TASK DIRECTIONS: Precisely the lines from the one with "8 Variantes" through the end of the data, both included, must make up the response, each restated word for word.

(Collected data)

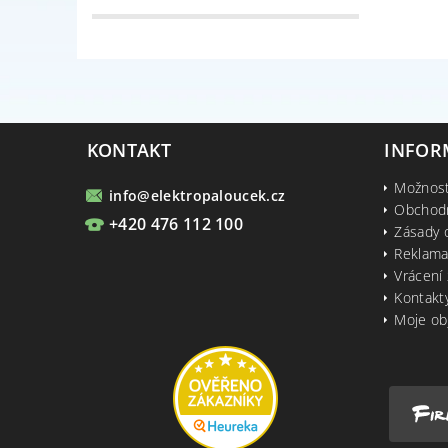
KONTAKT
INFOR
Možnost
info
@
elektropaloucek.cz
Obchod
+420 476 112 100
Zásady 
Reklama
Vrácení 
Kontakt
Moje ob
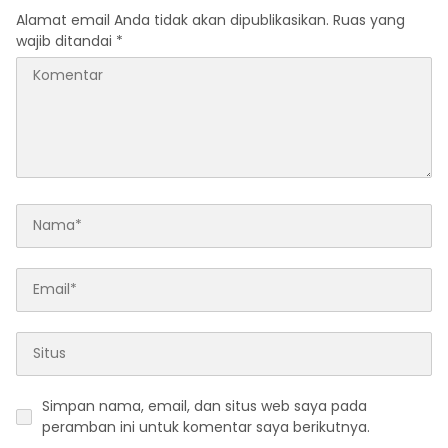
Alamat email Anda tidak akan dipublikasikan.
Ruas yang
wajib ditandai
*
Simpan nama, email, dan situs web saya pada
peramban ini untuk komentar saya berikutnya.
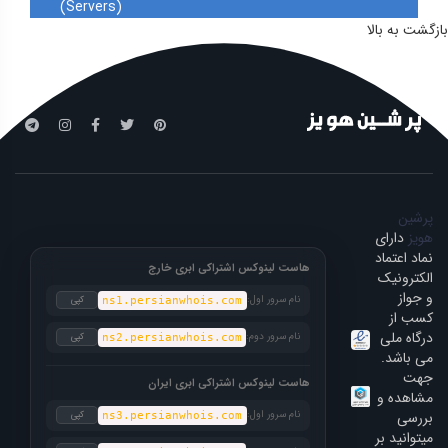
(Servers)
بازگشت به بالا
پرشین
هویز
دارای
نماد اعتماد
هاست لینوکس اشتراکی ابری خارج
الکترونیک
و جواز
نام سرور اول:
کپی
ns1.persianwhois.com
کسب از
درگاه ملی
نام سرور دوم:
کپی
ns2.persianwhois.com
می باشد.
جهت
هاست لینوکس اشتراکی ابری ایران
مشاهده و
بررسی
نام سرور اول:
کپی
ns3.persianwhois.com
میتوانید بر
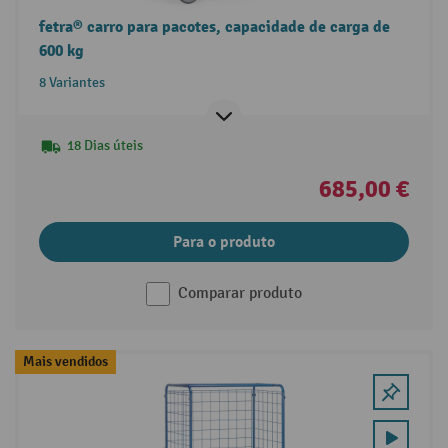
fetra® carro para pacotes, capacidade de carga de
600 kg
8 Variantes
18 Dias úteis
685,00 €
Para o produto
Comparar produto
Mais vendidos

EXERCISE ANSWER:
8 Variantes
18 Dias úteis
685,00 €
Para o produto
Comparar produto
Mais vendidos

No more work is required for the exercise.